Arrivillaga y Torresito traen ahora una silla plegable de metal, arrojan agua en la silla y el suelo; a la fuerza me sientan. Las italianas me enredan los movimientos. Los bellacos traen un generador con dos cables terminados en polos de metal. En su otro extremo los cables se unen a un pequeño aparato manual, cuyo detalle más llamativo es la manivela. Dándole vuelta provocarán el corrientazo. Como me han amarrado los polos a la ingle recibiré directamente el impacto.

El sádico hace girar con ferocidad la manivela y siento el golpe más duro que haya recibido o recibiré en toda mi vida. Grito por el dolor, no recuerdo cuántas veces. El maldito sigue dándole vueltas a la manivela mientras una sonrisa salvaje se dibuja en su cara. Torresito lo corea. Estar permanentemente parado y esposado durante días, incluso sobre un ring de automóvil, es insoportable, pero la electricidad supera con mucho cualquier otra forma de tormento. Lo que se siente es como si uno se estuviera desintegrando. O como si le estuvieran arrancando partes del cuerpo a carajazos.

¿Cuánto tiempo duró aquello? Nunca lo sabría. Para mí, horas, pero pienso luego que no, no creo que sea posible aguantar vivo eso por tanto tiempo.

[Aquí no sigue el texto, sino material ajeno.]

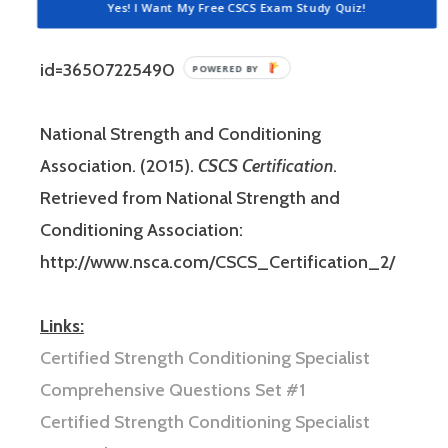
and Conditioning Association Website:
Yes! I Want My Free CSCS Exam Study Quiz!
http://www.nsca.com/WorkArea/DownloadAsset.as
id=36507225490
National Strength and Conditioning
Association. (2015).
CSCS Certification
.
Retrieved from National Strength and
Conditioning Association:
http://www.nsca.com/CSCS_Certification_2/
Links:
Certified Strength Conditioning Specialist
Comprehensive Questions Set #1
Certified Strength Conditioning Specialist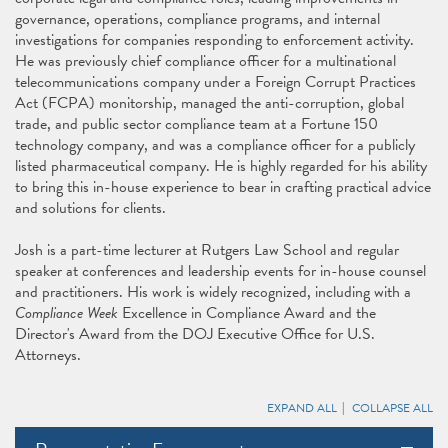
governance, operations, compliance programs, and internal
investigations for companies responding to enforcement activity.
He was previously chief compliance officer for a multinational
telecommunications company under a Foreign Corrupt Practices
Act (FCPA) monitorship, managed the anti-corruption, global
trade, and public sector compliance team at a Fortune 150
technology company, and was a compliance officer for a publicly
listed pharmaceutical company. He is highly regarded for his ability
to bring this in-house experience to bear in crafting practical advice
and solutions for clients.
Josh is a part-time lecturer at Rutgers Law School and regular
speaker at conferences and leadership events for in-house counsel
and practitioners. His work is widely recognized, including with a
Compliance Week
Excellence in Compliance Award and the
Director's Award from the DOJ Executive Office for U.S.
Attorneys.
EXPAND ALL
COLLAPSE ALL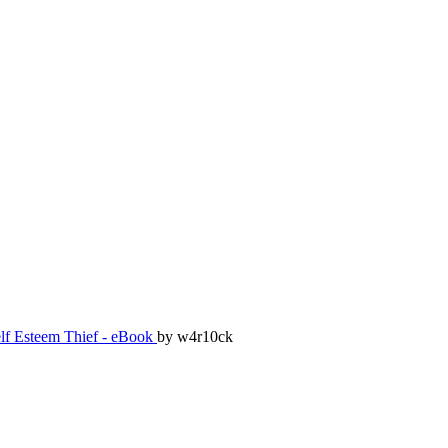
lf Esteem Thief - eBook
by w4r10ck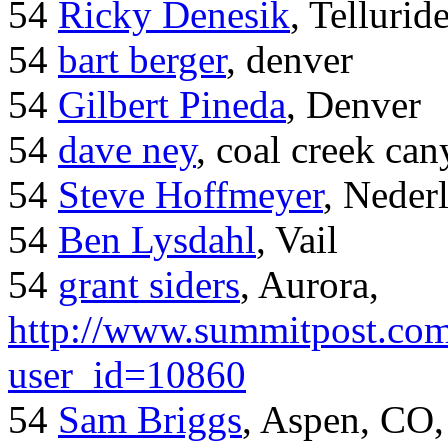
54
Ricky Denesik
, Tellurid
54
bart berger
, denver
54
Gilbert Pineda
, Denver
54
dave ney
, coal creek ca
54
Steve Hoffmeyer
, Neder
54
Ben Lysdahl
, Vail
54
grant siders
, Aurora,
http://www.summitpost.com
user_id=10860
54
Sam Briggs
, Aspen, CO,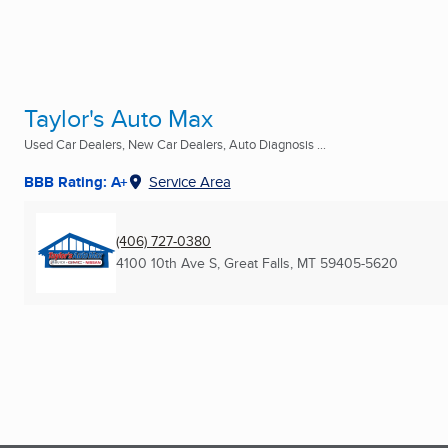
Taylor's Auto Max
Used Car Dealers, New Car Dealers, Auto Diagnosis ...
BBB Rating: A+
Service Area
(406) 727-0380
4100 10th Ave S
,
Great Falls, MT
59405-5620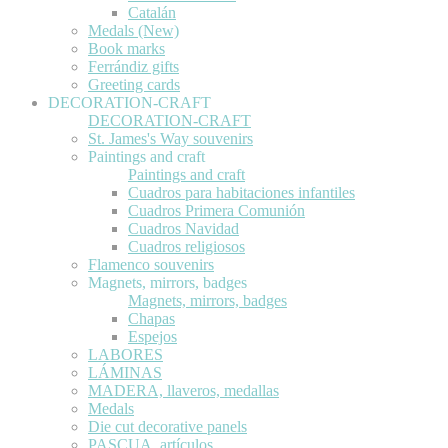
Catalán
Medals (New)
Book marks
Ferrándiz gifts
Greeting cards
DECORATION-CRAFT
DECORATION-CRAFT
St. James's Way souvenirs
Paintings and craft
Paintings and craft
Cuadros para habitaciones infantiles
Cuadros Primera Comunión
Cuadros Navidad
Cuadros religiosos
Flamenco souvenirs
Magnets, mirrors, badges
Magnets, mirrors, badges
Chapas
Espejos
LABORES
LÁMINAS
MADERA, llaveros, medallas
Medals
Die cut decorative panels
PASCUA, artículos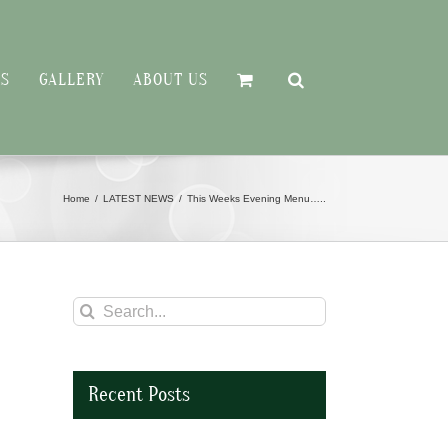
RS
GALLERY
ABOUT US
Home
LATEST NEWS
This Weeks Evening Menu…..
Search
for:
Recent Posts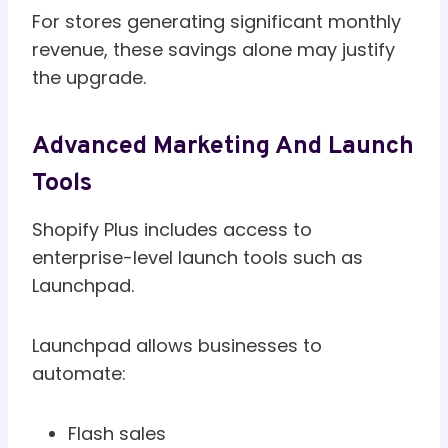
For stores generating significant monthly
revenue, these savings alone may justify
the upgrade.
Advanced Marketing And Launch
Tools
Shopify Plus includes access to
enterprise-level launch tools such as
Launchpad.
Launchpad allows businesses to
automate:
Flash sales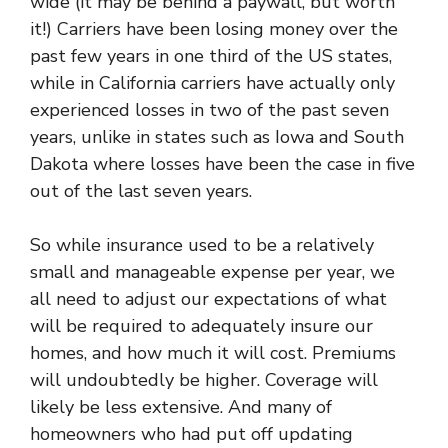
wide (it may be behind a paywall, but worth
it!) Carriers have been losing money over the
past few years in one third of the US states,
while in California carriers have actually only
experienced losses in two of the past seven
years, unlike in states such as Iowa and South
Dakota where losses have been the case in five
out of the last seven years.
So while insurance used to be a relatively
small and manageable expense per year, we
all need to adjust our expectations of what
will be required to adequately insure our
homes, and how much it will cost. Premiums
will undoubtedly be higher. Coverage will
likely be less extensive. And many of
homeowners who had put off updating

Me dejan un momento tranquilo para darle entrada a los que vienen a repetir la sesión de puñetazos, planazos y patadas. Pero en ese momento se produce un pequeño milagro. Sin motivo directo sale sangre a borbotones de mi nariz. Me llueve sobre el pecho desnudo, algunas gotas caen en el suelo. Los torturadores se detienen, ligeramente preocupados. La orden es arrancar una confesión, no liquidar a golpes a un joven estudiante”.